Когда он успокоился, автобусы уже не ходили, остановка была пуста. Попугай сидел до самого утра, наклонив голову и широко расставив ноги, и сосредоточенно плевал на асфальт. А его волосы все еще стояли дыбом, как наэлектризованные, напоминая дурацкий птичий хохолок.

* * *

– Твоя? – Миша поднял отвертку с черной пластмассовой ручкой.

– Нет, – поспешно отказался Леший. Признаваться, что носил с собой оружие и не смог им воспользоваться, было стыдно.

Отвертка улетела в темноту.

– Вот, тут еще деньги…

Миша протянул ему несколько смятых пятидесятирублевок. Леший сунул их в карман и тут же наступил на что-то. Он осторожно, по-стариковски, наклонился, стараясь не обращать внимания на морзянку боли, телеграфируемую всеми внутренними органами. Это оказался его мобильник с разбитым дисплеем и двумя острыми обломками на месте флипа.

– Наркоманы припадочные, – сказал Леший, точнее, переполнявшие его эмоции, стресс, рвущийся наружу с ненужными, зато успокаивающими самого себя словами.

Он достал сим-карту и швырнул искалеченный телефон в кусты.

– Какое-то золото у меня искали… Откуда у меня золото?

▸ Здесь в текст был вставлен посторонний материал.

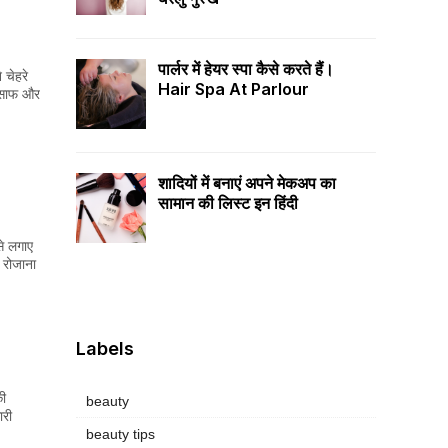
पार्लर में हेयर स्पा कैसे करते हैं।
 चेहरे
Hair Spa At Parlour
ा साफ और
शादियों में बनाएं अपने मेकअप का
सामान की लिस्ट इन हिंदी
से लगाए
 रोजाना
Labels
की
beauty
ारी
।
beauty tips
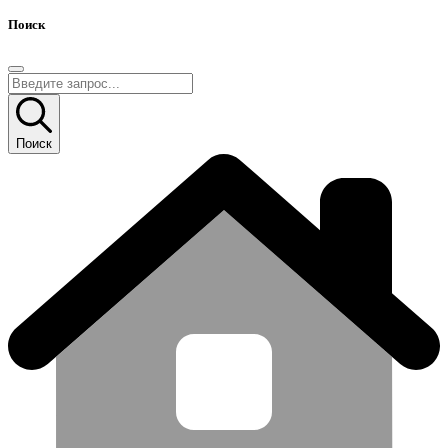
Поиск
Поиск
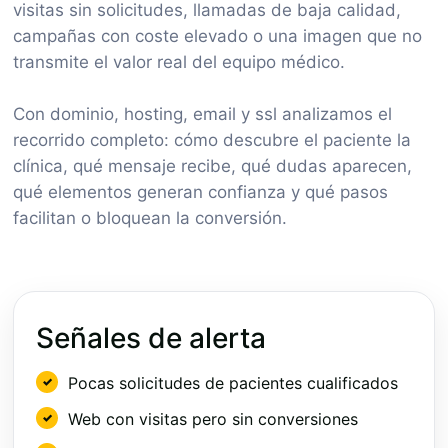
visitas sin solicitudes, llamadas de baja calidad,
campañas con coste elevado o una imagen que no
transmite el valor real del equipo médico.
Con dominio, hosting, email y ssl analizamos el
recorrido completo: cómo descubre el paciente la
clínica, qué mensaje recibe, qué dudas aparecen,
qué elementos generan confianza y qué pasos
facilitan o bloquean la conversión.
Señales de alerta
Pocas solicitudes de pacientes cualificados
Web con visitas pero sin conversiones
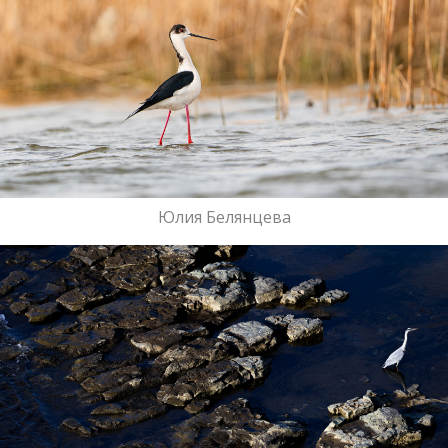
Юлия Белянцева
Наши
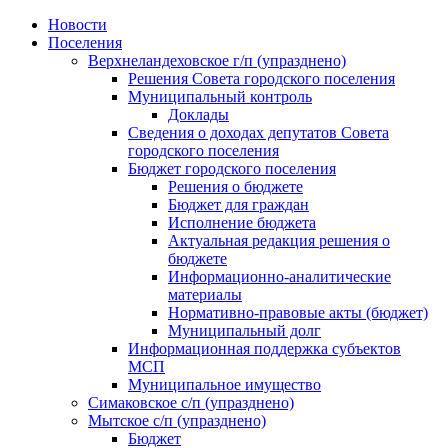
Skip
Новости
to
Поселения
content
Верхнеландеховское г/п (упразднено)
Решения Совета городского поселения
Муниципальный контроль
Доклады
Сведения о доходах депутатов Совета
городского поселения
Бюджет городского поселения
Решения о бюджете
Бюджет для граждан
Исполнение бюджета
Актуальная редакция решения о
бюджете
Информационно-аналитические
материалы
Нормативно-правовые акты (бюджет)
Муниципальный долг
Информационная поддержка субъектов
МСП
Муниципальное имущество
Симаковское с/п (упразднено)
Мытское с/п (упразднено)
Бюджет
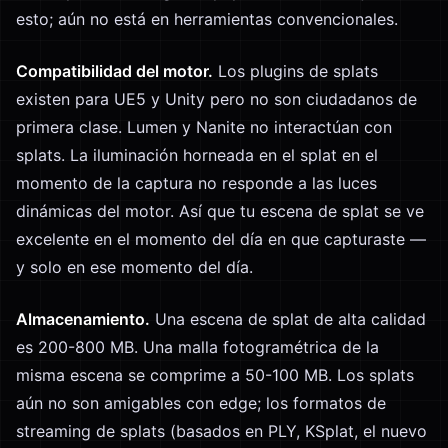
esto; aún no está en herramientas convencionales.
Compatibilidad del motor.
Los plugins de splats
existen para UE5 y Unity pero no son ciudadanos de
primera clase. Lumen y Nanite no interactúan con
splats. La iluminación horneada en el splat en el
momento de la captura no responde a las luces
dinámicas del motor. Así que tu escena de splat se ve
excelente en el momento del día en que capturaste —
y solo en ese momento del día.
Almacenamiento.
Una escena de splat de alta calidad
es 200-800 MB. Una malla fotogramétrica de la
misma escena se comprime a 50-100 MB. Los splats
aún no son amigables con edge; los formatos de
streaming de splats (basados en PLY, KSplat, el nuevo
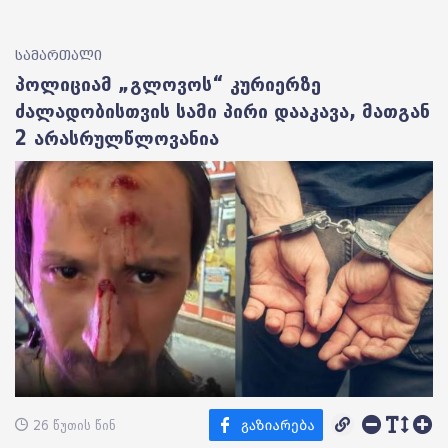
სამართალი
პოლიციამ „გლოვოს“ კურიერზე
ძალადობისთვის სამი პირი დააკავა, მათგან
2 არასრულწლოვანია
26 წუთის წინ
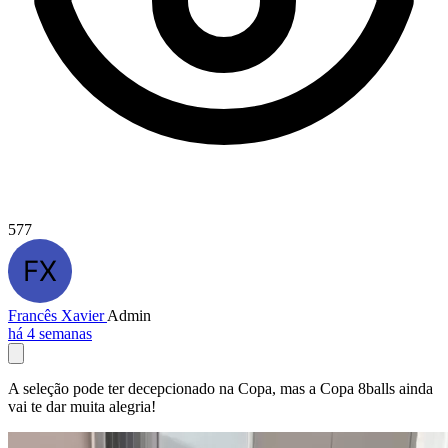
577
Francês Xavier
Admin
há 4 semanas
A seleção pode ter decepcionado na Copa, mas a Copa 8balls ainda
vai te dar muita alegria!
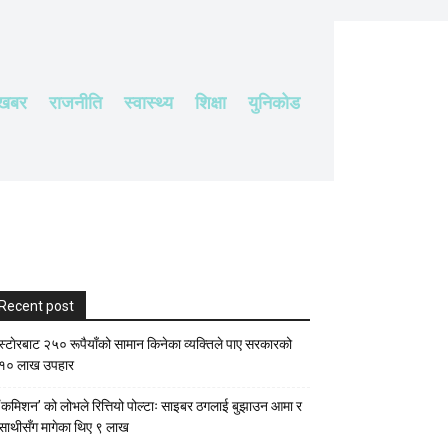
 खबर
राजनीति
स्वास्थ्य
शिक्षा
युनिकोड
Recent post
स्टाेरबाट २५० रूपैयाँको सामान किनेका व्यक्तिले पाए सरकारको
१० लाख उपहार
‘कमिशन’ को लोभले रित्तियो पोल्टाः साइबर ठगलाई बुझाउन आमा र
साथीसँग मागेका थिए ९ लाख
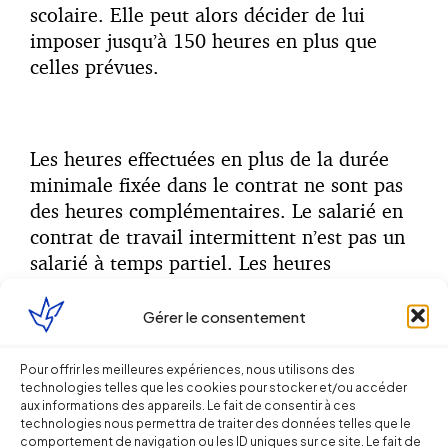
scolaire. Elle peut alors décider de lui
imposer jusqu’à 150 heures en plus que
celles prévues.
Les heures effectuées en plus de la durée
minimale fixée dans le contrat ne sont pas
des heures complémentaires. Le salarié en
contrat de travail intermittent n’est pas un
salarié à temps partiel. Les heures
dépassant la durée minimale ne sont donc
pas majorées (sauf à ce que le salarié
Gérer le consentement
accomplisse plus de 35 heures au cours
d’une des semaines travaillées ; dans ce cas,
Pour offrir les meilleures expériences, nous utilisons des
technologies telles que les cookies pour stocker et/ou accéder
la majoration propre aux heures
aux informations des appareils. Le fait de consentir à ces
supplémentaires doit être octroyée au
technologies nous permettra de traiter des données telles que le
salarié). Bien entendu, les parties peuvent
comportement de navigation ou les ID uniques sur ce site. Le fait de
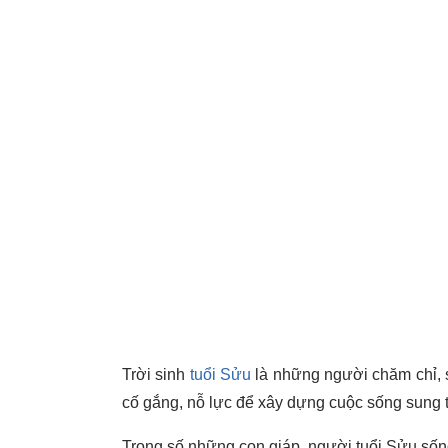
Trời sinh
tuổi Sửu
là những người chăm chỉ, 
cố gắng, nỗ lực để xây dựng cuộc sống sung t
Trong số những con giáp, người tuổi Sửu sốn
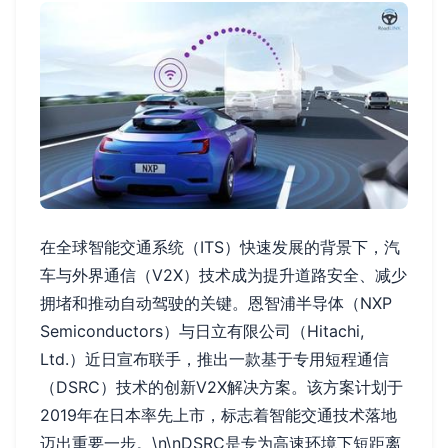
在全球智能交通系统（ITS）快速发展的背景下，汽
车与外界通信（V2X）技术成为提升道路安全、减少
拥堵和推动自动驾驶的关键。恩智浦半导体（NXP
Semiconductors）与日立有限公司（Hitachi,
Ltd.）近日宣布联手，推出一款基于专用短程通信
（DSRC）技术的创新V2X解决方案。该方案计划于
2019年在日本率先上市，标志着智能交通技术落地
迈出重要一步。\n\nDSRC是专为高速环境下短距离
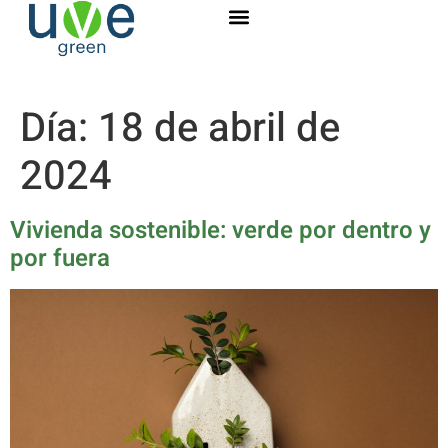
Día:
18 de abril de
2024
Vivienda sostenible: verde por dentro y
por fuera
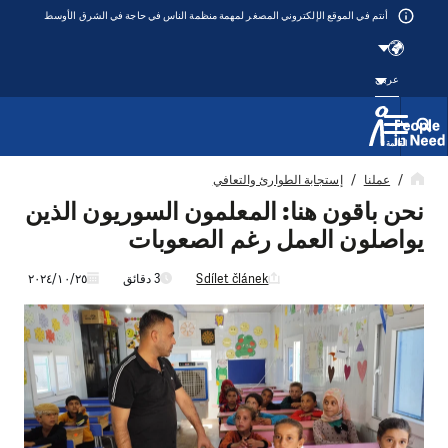
أنتم في الموقع الإلكتروني المصغر لمهمة منظمة الناس في حاجة في الشرق الأوسط
عربي
القائمة
Přeskočit na obsah
عملنا
إستجابة الطوارئ والتعافي
نحن باقون هنا: المعلمون السوريون الذين
يواصلون العمل رغم الصعوبات
Sdílet článek
3 دقائق
٢٥‏/١٠‏/٢٠٢٤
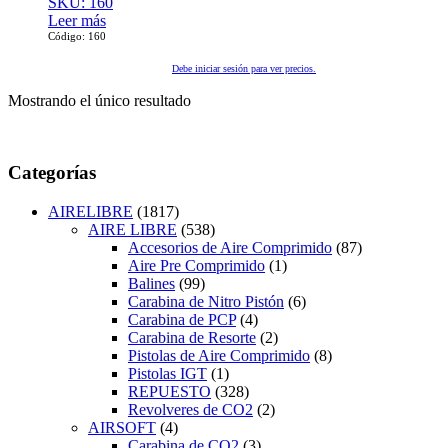
SKU: 160
Leer más
Código: 160
Debe iniciar sesión para ver precios.
Mostrando el único resultado
Categorías
AIRELIBRE
(1817)
AIRE LIBRE
(538)
Accesorios de Aire Comprimido
(87)
Aire Pre Comprimido
(1)
Balines
(99)
Carabina de Nitro Pistón
(6)
Carabina de PCP
(4)
Carabina de Resorte
(2)
Pistolas de Aire Comprimido
(8)
Pistolas IGT
(1)
REPUESTO
(328)
Revolveres de CO2
(2)
AIRSOFT
(4)
Carabina de CO2
(3)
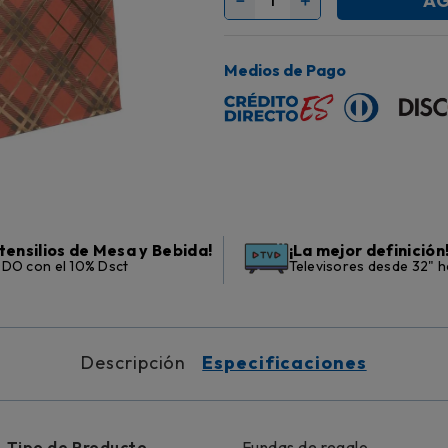
AG
Medios de Pago
tensilios de Mesa y Bebida!
¡La mejor definición
DO con el 10% Dsct
Televisores desde 32" h
Descripción
Especificaciones
Tipo de Producto
Fundas de regalo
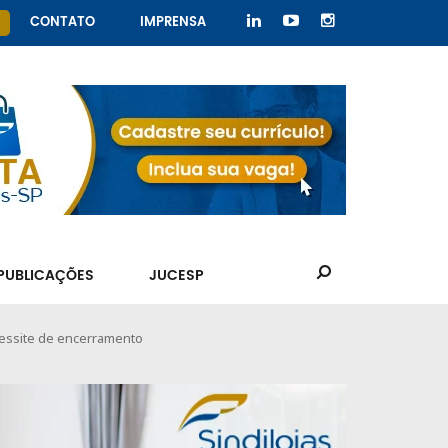
CONTATO
IMPRENSA
PUBLICAÇÕES
JUCESP
cessite de encerramento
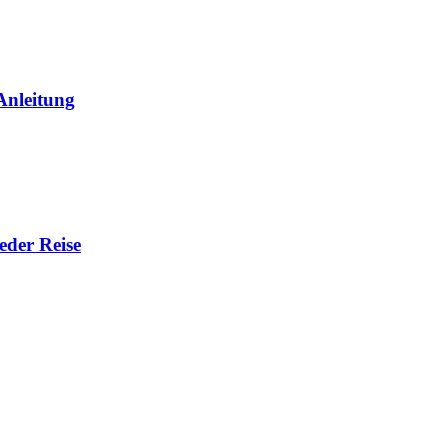
Anleitung
eder Reise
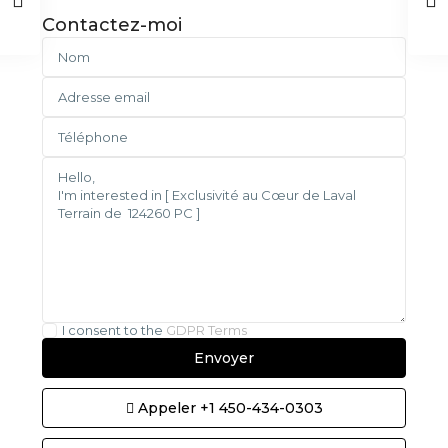
Contactez-moi
I consent to the
GDPR Terms
Appeler
+1 450-434-0303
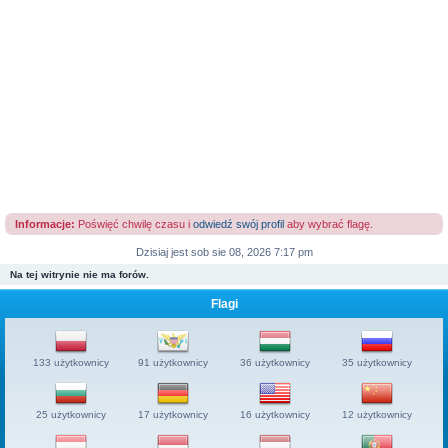
Informacje:
Poświęć chwilę czasu i
odwiedź swój profil
aby wybrać flagę.
Dzisiaj jest sob sie 08, 2026 7:17 pm
Na tej witrynie nie ma forów.
Flagi
133 użytkownicy
91 użytkownicy
36 użytkownicy
35 użytkownicy
25 użytkownicy
17 użytkownicy
16 użytkownicy
12 użytkownicy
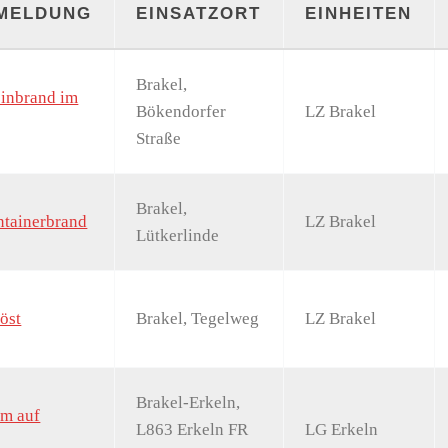
ZMELDUNG
EINSATZORT
EINHEITEN
Brakel,
einbrand im
Bökendorfer
LZ Brakel
Straße
Brakel,
ntainerbrand
LZ Brakel
Lütkerlinde
öst
Brakel, Tegelweg
LZ Brakel
Brakel-Erkeln,
um auf
L863 Erkeln FR
LG Erkeln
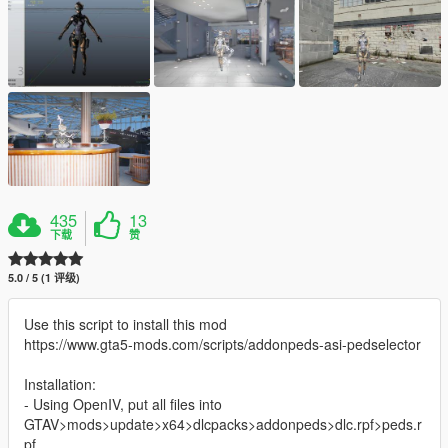
435
13
下载
赞
5.0 / 5 (1 评级)
Use this script to install this mod
https://www.gta5-mods.com/scripts/addonpeds-asi-pedselector
Installation:
- Using OpenIV, put all files into
GTAV>mods>update>x64>dlcpacks>addonpeds>dlc.rpf>peds.r
pf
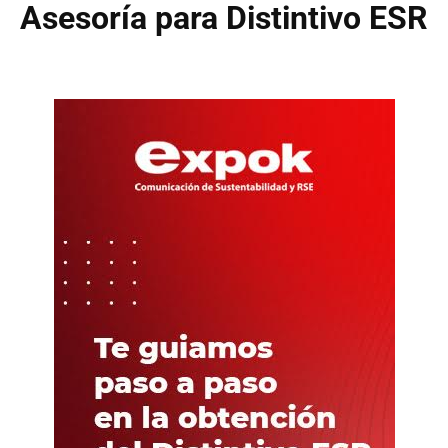
Asesoría para Distintivo ESR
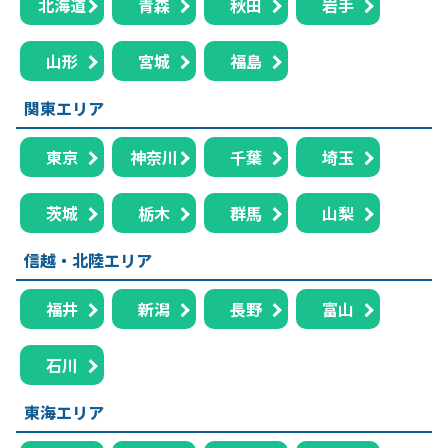
北海道
青森
秋田
岩手
山形
宮城
福島
関東エリア
東京
神奈川
千葉
埼玉
茨城
栃木
群馬
山梨
信越・北陸エリア
福井
新潟
長野
富山
石川
東海エリア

Миша неопределенно хмыкнул, продолжая обшаривать траву лучом фонаря (мечта диггера, натовская штучка, угол и плотность луча регулируются скользящей кнопкой, как зум в видеокамере). Он поднял кожаную книжечку, открыл, рассмотрел фото на водительском удостоверении, протянул Лешему.

– Так ты на машине, что ли?

– Нет, – коротко сказал Леший, пряча книжку в карман. Он и сам не знал, зачем таскает ее с собой. И зачем таскал отвертку – тоже не знал. Отвертка сама по себе ничего не решает. Да и граната не решает: если очко жим-жим, так даже кольцо не вытащишь…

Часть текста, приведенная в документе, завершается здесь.